Exercise aim
Which lines of the data contain the string "pour"? Show each of them.

Dataset excerpts
------------------------------------
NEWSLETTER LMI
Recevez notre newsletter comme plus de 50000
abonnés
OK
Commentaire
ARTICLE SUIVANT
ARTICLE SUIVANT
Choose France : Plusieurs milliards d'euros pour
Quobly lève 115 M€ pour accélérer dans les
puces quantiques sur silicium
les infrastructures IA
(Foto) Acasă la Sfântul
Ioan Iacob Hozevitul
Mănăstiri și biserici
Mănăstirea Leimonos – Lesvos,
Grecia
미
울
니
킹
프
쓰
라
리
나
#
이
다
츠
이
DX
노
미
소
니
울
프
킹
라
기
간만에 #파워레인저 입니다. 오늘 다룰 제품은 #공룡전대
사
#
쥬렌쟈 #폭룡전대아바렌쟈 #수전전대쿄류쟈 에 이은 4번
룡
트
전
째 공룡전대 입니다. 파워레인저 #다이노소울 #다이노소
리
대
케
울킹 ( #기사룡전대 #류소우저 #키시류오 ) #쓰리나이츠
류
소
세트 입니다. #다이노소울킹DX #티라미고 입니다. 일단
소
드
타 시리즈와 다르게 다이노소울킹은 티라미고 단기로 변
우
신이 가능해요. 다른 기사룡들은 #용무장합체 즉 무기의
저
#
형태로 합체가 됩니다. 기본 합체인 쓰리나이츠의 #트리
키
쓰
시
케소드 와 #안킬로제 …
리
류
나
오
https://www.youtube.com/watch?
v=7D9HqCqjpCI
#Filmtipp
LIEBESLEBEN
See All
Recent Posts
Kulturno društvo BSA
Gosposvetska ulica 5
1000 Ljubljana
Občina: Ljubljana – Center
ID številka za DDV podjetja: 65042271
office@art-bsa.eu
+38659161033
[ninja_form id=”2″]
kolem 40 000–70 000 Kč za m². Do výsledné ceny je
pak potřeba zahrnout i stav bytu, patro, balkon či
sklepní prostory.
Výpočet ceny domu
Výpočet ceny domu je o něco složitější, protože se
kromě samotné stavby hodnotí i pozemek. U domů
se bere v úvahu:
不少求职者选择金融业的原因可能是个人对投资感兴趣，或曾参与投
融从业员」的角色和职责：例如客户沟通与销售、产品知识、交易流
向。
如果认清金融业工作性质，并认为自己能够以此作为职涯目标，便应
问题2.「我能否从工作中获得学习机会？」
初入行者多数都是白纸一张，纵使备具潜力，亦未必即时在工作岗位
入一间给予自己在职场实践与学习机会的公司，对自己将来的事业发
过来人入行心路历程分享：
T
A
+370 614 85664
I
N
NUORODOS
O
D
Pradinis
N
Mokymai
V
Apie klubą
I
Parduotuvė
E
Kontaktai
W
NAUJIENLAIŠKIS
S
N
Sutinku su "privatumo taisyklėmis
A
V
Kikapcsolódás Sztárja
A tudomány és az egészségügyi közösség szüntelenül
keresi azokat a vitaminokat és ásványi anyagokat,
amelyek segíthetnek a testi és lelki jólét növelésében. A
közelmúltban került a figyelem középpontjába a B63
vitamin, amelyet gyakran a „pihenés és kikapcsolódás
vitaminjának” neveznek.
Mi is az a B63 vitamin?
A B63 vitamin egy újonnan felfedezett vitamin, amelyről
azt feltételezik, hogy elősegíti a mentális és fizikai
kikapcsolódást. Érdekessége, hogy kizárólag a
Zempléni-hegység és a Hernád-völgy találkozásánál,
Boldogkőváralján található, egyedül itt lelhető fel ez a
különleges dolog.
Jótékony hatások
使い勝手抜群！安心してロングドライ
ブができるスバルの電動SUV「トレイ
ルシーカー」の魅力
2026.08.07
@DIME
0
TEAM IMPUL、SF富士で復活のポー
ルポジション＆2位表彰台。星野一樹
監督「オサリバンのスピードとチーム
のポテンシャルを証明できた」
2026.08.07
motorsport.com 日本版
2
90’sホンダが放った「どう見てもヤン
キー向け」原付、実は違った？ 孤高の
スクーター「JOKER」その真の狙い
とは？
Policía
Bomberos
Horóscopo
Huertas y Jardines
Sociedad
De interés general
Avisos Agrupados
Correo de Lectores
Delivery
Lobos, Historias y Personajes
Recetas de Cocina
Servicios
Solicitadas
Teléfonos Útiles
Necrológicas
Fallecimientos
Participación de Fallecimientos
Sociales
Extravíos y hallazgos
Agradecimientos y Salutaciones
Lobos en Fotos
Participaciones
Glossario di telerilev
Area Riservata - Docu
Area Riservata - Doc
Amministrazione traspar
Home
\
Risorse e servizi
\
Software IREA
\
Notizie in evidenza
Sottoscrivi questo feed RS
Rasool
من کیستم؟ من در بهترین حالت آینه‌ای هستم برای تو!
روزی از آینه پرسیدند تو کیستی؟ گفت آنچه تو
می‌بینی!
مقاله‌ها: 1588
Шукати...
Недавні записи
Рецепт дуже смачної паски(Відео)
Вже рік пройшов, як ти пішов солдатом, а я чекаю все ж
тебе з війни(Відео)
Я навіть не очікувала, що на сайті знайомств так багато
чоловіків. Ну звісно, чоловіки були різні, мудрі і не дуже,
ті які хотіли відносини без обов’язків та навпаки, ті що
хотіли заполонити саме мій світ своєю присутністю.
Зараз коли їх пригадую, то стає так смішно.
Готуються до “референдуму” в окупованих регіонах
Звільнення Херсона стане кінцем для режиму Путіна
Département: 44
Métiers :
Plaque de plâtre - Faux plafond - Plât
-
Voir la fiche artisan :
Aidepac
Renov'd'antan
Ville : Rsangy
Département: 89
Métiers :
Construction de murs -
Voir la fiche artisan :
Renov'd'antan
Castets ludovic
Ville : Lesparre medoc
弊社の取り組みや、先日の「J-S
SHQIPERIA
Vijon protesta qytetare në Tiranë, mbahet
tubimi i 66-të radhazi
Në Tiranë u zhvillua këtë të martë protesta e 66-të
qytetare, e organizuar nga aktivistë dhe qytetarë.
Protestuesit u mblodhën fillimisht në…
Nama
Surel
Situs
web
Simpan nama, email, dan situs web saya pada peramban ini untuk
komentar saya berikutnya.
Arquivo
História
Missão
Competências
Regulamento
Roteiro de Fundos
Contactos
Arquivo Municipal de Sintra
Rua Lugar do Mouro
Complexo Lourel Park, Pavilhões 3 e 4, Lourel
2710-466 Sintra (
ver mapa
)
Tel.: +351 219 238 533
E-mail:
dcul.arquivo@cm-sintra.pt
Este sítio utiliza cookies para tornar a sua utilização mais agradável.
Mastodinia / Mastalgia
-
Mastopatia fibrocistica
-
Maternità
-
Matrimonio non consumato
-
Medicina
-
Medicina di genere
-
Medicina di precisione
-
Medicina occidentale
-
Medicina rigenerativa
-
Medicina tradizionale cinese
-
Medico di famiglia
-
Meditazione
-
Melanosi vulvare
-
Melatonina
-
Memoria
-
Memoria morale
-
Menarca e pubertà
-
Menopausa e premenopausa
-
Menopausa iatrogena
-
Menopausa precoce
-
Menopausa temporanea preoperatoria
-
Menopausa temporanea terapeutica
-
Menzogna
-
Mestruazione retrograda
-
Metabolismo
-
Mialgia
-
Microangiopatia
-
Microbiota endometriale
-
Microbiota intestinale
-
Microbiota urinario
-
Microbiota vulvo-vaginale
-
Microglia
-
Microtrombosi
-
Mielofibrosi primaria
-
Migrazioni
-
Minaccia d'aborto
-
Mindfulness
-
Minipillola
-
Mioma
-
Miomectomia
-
------------------------------------
Answer
Choose France : Plusieurs milliards d'euros pour
Quobly lève 115 M€ pour accélérer dans les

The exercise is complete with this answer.